• **Goal of the exercise**
From the data below, repeat everything exactly except the images.

• **Data shown**
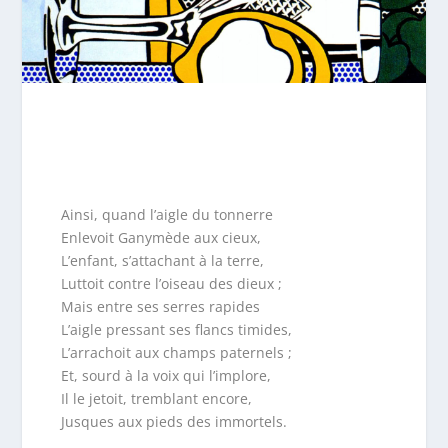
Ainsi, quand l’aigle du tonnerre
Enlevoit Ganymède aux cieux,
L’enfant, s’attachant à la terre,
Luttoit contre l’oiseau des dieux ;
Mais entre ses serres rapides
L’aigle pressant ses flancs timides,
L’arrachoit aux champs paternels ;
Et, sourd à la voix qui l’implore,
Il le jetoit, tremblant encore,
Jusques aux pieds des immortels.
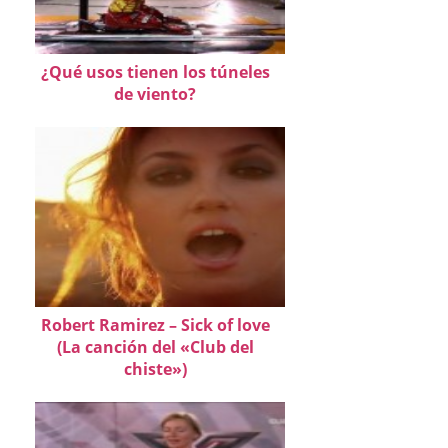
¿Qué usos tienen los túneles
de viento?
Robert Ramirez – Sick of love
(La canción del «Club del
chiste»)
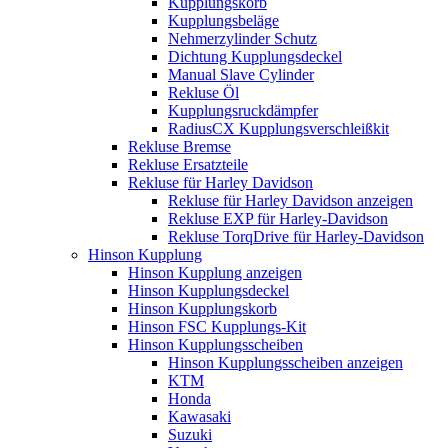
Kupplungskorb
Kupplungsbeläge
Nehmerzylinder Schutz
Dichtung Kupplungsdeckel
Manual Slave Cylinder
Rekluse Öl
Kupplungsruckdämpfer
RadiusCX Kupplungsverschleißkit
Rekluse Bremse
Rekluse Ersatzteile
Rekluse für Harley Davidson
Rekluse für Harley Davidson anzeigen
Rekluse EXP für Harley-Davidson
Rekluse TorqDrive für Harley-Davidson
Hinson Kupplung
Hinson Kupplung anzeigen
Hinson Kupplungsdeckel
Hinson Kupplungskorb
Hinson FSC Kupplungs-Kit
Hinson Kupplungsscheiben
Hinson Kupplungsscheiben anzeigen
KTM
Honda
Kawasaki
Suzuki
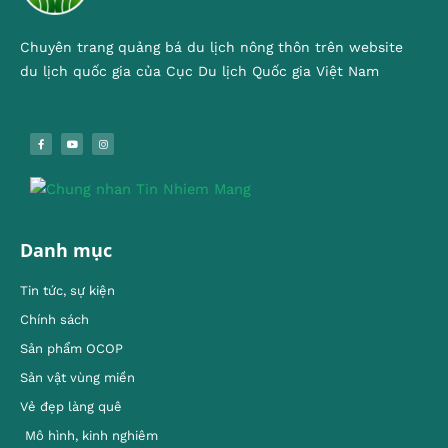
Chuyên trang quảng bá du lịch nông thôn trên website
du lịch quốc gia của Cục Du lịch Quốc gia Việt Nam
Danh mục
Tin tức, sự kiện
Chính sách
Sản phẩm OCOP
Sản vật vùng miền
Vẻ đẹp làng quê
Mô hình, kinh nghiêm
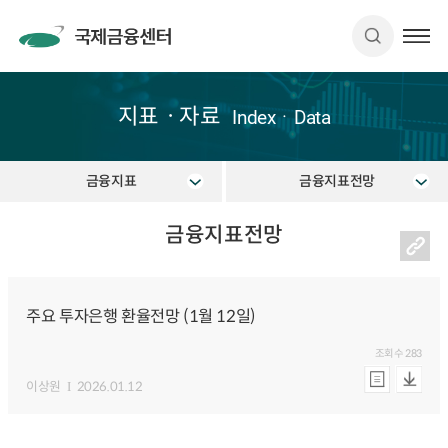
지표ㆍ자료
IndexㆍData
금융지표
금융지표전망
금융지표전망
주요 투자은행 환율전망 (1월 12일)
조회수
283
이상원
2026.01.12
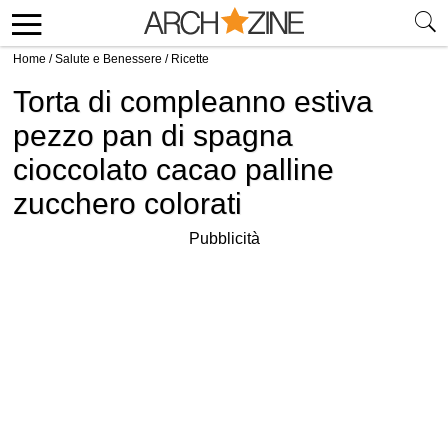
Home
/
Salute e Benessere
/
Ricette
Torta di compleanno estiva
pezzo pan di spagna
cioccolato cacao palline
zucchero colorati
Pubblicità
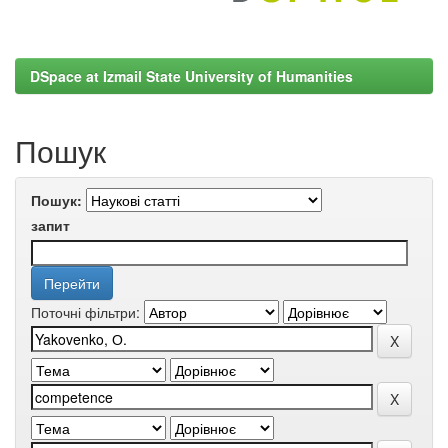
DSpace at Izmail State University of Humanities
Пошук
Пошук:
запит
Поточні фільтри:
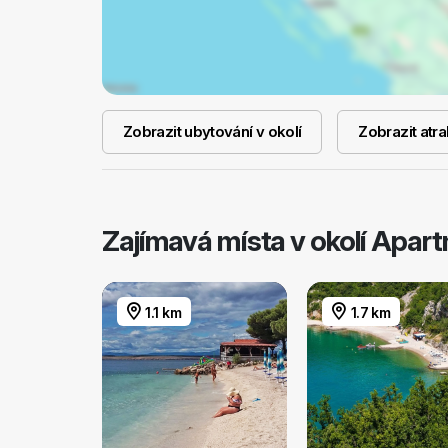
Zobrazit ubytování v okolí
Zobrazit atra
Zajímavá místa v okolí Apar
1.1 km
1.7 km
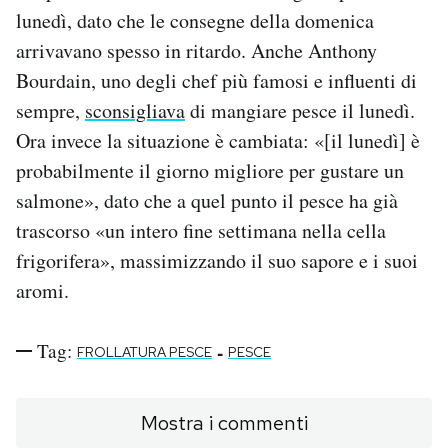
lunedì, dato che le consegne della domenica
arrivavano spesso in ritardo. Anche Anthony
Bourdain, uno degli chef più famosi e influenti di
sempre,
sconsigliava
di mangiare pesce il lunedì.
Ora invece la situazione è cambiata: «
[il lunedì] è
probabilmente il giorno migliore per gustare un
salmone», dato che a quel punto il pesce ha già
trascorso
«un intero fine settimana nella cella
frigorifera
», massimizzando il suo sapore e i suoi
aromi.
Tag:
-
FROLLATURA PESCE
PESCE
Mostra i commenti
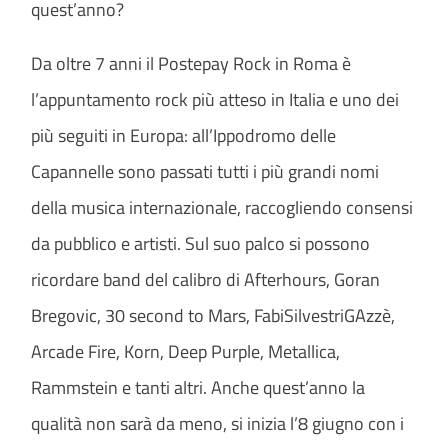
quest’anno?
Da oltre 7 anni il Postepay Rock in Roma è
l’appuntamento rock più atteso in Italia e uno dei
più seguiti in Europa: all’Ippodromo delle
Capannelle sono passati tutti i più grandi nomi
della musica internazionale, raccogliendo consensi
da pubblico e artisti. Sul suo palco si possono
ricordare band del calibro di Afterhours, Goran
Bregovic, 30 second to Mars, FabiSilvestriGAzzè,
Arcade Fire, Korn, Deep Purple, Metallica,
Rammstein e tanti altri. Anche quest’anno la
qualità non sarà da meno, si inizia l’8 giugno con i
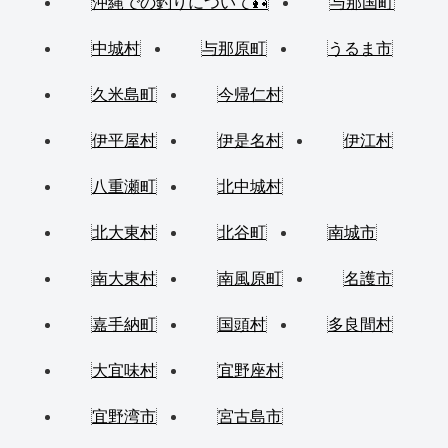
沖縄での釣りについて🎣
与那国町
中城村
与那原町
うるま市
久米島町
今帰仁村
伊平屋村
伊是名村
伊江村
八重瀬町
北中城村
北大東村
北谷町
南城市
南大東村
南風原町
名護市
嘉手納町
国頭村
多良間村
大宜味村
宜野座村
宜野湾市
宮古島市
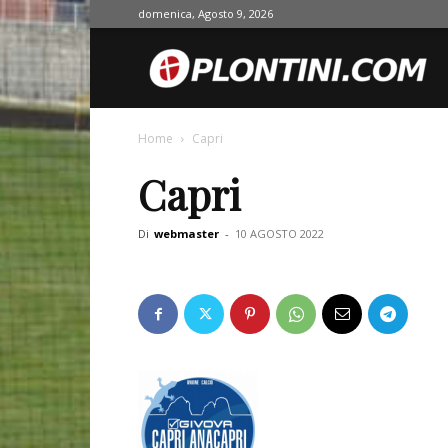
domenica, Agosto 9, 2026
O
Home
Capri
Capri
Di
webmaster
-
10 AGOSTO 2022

• **Response**
Ainsi, quand l’aigle du tonnerre
Enlevoit Ganymède aux cieux,
L’enfant, s’attachant à la terre,
Luttoit contre l’oiseau des dieux ;
Mais entre ses serres rapides
L’aigle pressant ses flancs timides,
L’arrachoit aux champs paternels ;
Et, sourd à la voix qui l’implore,
Il le jetoit, tremblant encore,
Jusques aux pieds des immortels.
¿Qué usos tienen los túneles
de viento?
Robert Ramirez – Sick of love
(La canción del «Club del
chiste»)
Kupplungskorb
Kupplungsbeläge
Nehmerzylinder Schutz
Dichtung Kupplungsdeckel
Manual Slave Cylinder
Rekluse Öl
Kupplungsruckdämpfer
RadiusCX Kupplungsverschleißkit
Rekluse Bremse
Rekluse Ersatzteile
Rekluse für Harley Davidson
Rekluse für Harley Davidson anzeigen
Rekluse EXP für Harley-Davidson
Rekluse TorqDrive für Harley-Davidson
Hinson Kupplung
Hinson Kupplung anzeigen
Hinson Kupplungsdeckel
Hinson Kupplungskorb
Hinson FSC Kupplungs-Kit
Hinson Kupplungsscheiben
Hinson Kupplungsscheiben anzeigen
KTM
Honda
Kawasaki
Suzuki
Chuyên trang quảng bá du lịch nông thôn trên website
du lịch quốc gia của Cục Du lịch Quốc gia Việt Nam
Danh mục
Tin tức, sự kiện
Chính sách
Sản phẩm OCOP
Sản vật vùng miền
Vẻ đẹp làng quê
Mô hình, kinh nghiêm
지표ㆍ자료
IndexㆍData
금융지표
금융지표전망
금융지표전망
주요 투자은행 환율전망 (1월 12일)
조회수
283
이상원
2026.01.12
Home
/
Salute e Benessere
/
Ricette
Torta di compleanno estiva
pezzo pan di spagna
cioccolato cacao palline
zucchero colorati
Pubblicità
DSpace at Izmail State University of Humanities
Пошук
Пошук:
запит
Поточні фільтри:
Zobrazit ubytování v okolí
Zobrazit atra
Zajímavá místa v okolí Apar
1.1 km
1.7 km
lunedì, dato che le consegne della domenica
arrivavano spesso in ritardo. Anche Anthony
Bourdain, uno degli chef più famosi e influenti di
sempre,
sconsigliava
di mangiare pesce il lunedì.
Ora invece la situazione è cambiata: «
[il lunedì] è
probabilmente il giorno migliore per gustare un
salmone», dato che a quel punto il pesce ha già
trascorso
«un intero fine settimana nella cella
frigorifera
», massimizzando il suo sapore e i suoi
aromi.
Tag:
-
FROLLATURA PESCE
PESCE
Mostra i commenti
quest’anno?
Da oltre 7 anni il Postepay Rock in Roma è
l’appuntamento rock più atteso in Italia e uno dei
più seguiti in Europa: all’Ippodromo delle
Capannelle sono passati tutti i più grandi nomi
della musica internazionale, raccogliendo consensi
da pubblico e artisti. Sul suo palco si possono
ricordare band del calibro di Afterhours, Goran
Bregovic, 30 second to Mars, FabiSilvestriGAzzè,
Arcade Fire, Korn, Deep Purple, Metallica,
Rammstein e tanti altri. Anche quest’anno la
qualità non sarà da meno, si inizia l’8 giugno con i
沖縄での釣りについて🎣
与那国町
中城村
与那原町
うるま市
久米島町
今帰仁村
伊平屋村
伊是名村
伊江村
八重瀬町
北中城村
北大東村
北谷町
南城市
南大東村
南風原町
名護市
嘉手納町
国頭村
多良間村
大宜味村
宜野座村
宜野湾市
宮古島市
domenica, Agosto 9, 2026
O
Home
Capri
Capri
Di
webmaster
-
10 AGOSTO 2022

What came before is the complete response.